Également très réussie, résultat d'une très longue confrontation personnelle face à cette partition exigeante, la version intégrale de L'Oiseau de feu écrite en 1910, version conçue davantage comme un vaste poème symphonique qu'un ballet à thème. Pierre Boulez nous a depuis longtemps habitués à la rigueur et à la justesse rythmique, au détriment toutefois d'un sens narratif et d'une certaine ampleur dans la richesse des coloris. L'Oiseau de feu est pourtant très fortement ancré dans l'imaginaire du conte russe, et le choix imposé par le chef relève bien d'une objectivité moderniste à tout prix qui se justifie en soi mais demeure quelque peu réductrice.

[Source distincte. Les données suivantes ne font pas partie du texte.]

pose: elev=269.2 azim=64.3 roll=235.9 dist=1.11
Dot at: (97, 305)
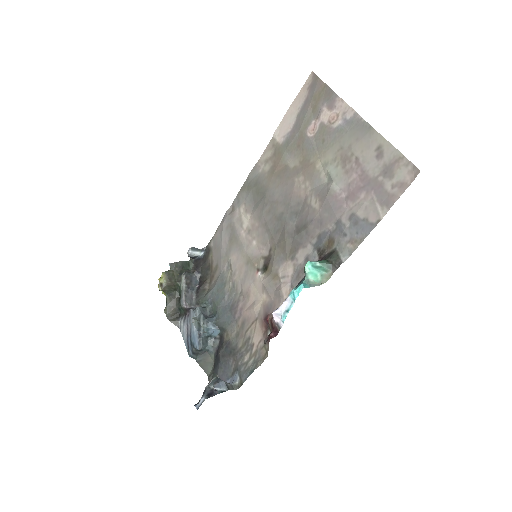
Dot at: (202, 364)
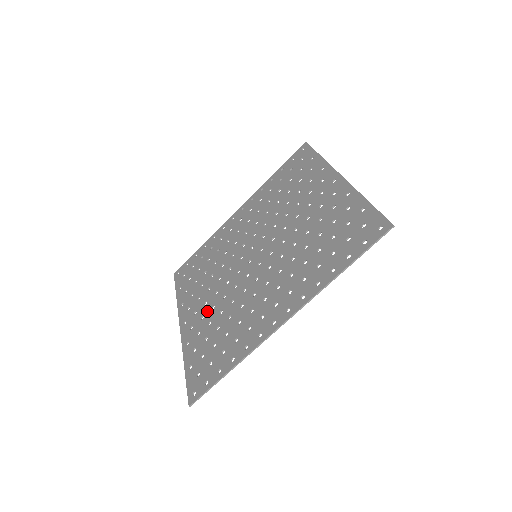
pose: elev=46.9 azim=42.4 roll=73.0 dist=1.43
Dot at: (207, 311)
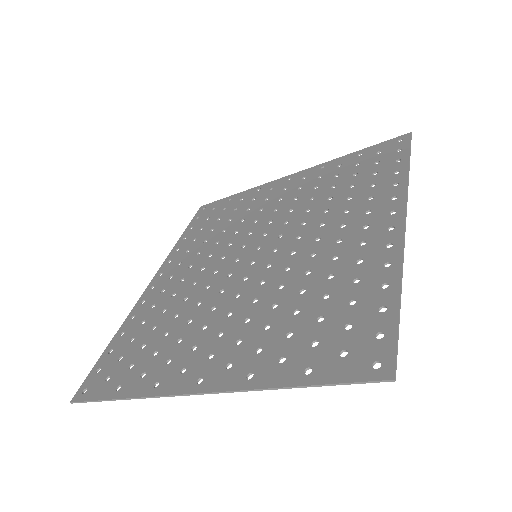
Dot at: (239, 331)
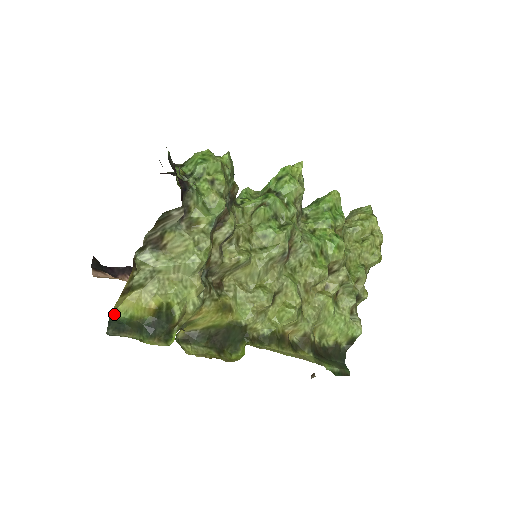
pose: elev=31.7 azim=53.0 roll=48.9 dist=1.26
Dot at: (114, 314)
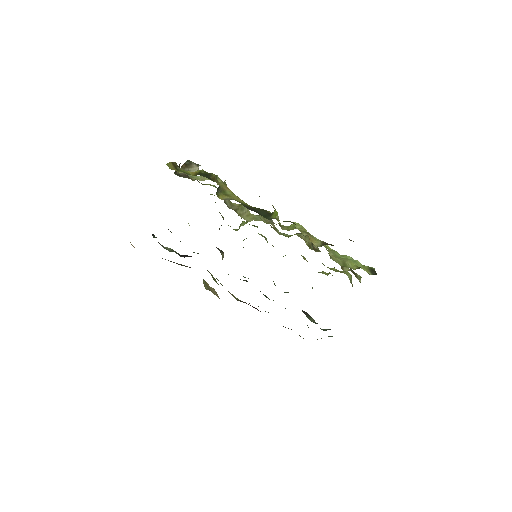
Dot at: occluded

Quoi qu'il en soit, les prises de vues permettent au spectateur du présent DVD d'appréhender l'origine des alchimies sonores imaginées par Stravinsky, d'autant plus difficilement concevables que l'on n'est pas musicien. Avec force gros plans et un montage intelligent, les effets de cordes et de cuivres comme les interventions du célesta ou les jeux multiples des percussions deviennent réalité.Alors que se passe-t-il donc pour le Concerto No. 1 pour piano de Béla Bartók ? De mémoire, une chose rarement vue : Daniel Barenboïm, ici pianiste, s'attribue également le rôle dévolu au chef ! En effet, Pierre Boulez lâche littéralement son soliste dès l'allegro moderato initial. Très inquiet, Daniel Barenboïm jette des regards angoissés vers les musiciens, donne des départs et bat le rythme complexe avec ses pieds afin de conserver le tempo et d'être suivi par l'orchestre. Il n'est pas sûr que les gouttes de sueur que l'on remarque perler sur son visage
soient uniquement provoquées par la forte chaleur qui devait régner en cette fin juillet 2008 à Salzbourg. Impassible, Pierre Boulez achèvera le mouvement sans sourcilier. Pour l'andante, le chef se contentera d'une direction purement fonctionnelle devant un orchestre qui semble atone, sur la défensive, et joue par conséquent mécaniquement. Le pianiste est très tendu, aux aguets. Ses gestes sont précis mais saccadés. Tout cela manque résolument de poésie, l'esprit est ailleurs et la musique en ressort réduite à un emboîtement de motifs dénué de fil conducteur et à des cellules rythmiques privées de sens. Le finale sera un peu moins tendu, mais doutes et vigilance subsisteront jusqu'au bout. Barenboïm ne fait plus confiance à Boulez et il lui tarde d'en finir.
Sans un soliste à la fois pianiste et chef d'orchestre, il ne fait aucun doute que la catastrophe était écrite. Heureusement, la capacité de réaction de Daniel Barenboïm a sauvé la mise. Si ce que l'on perçoit à l'écran a pu passer inaperçu au regard de certains spectateurs de la Grosses Festspielhaus, voilà en tout cas, préservée par le DVD, une belle leçon de professionnalisme qui mérite d'être vue.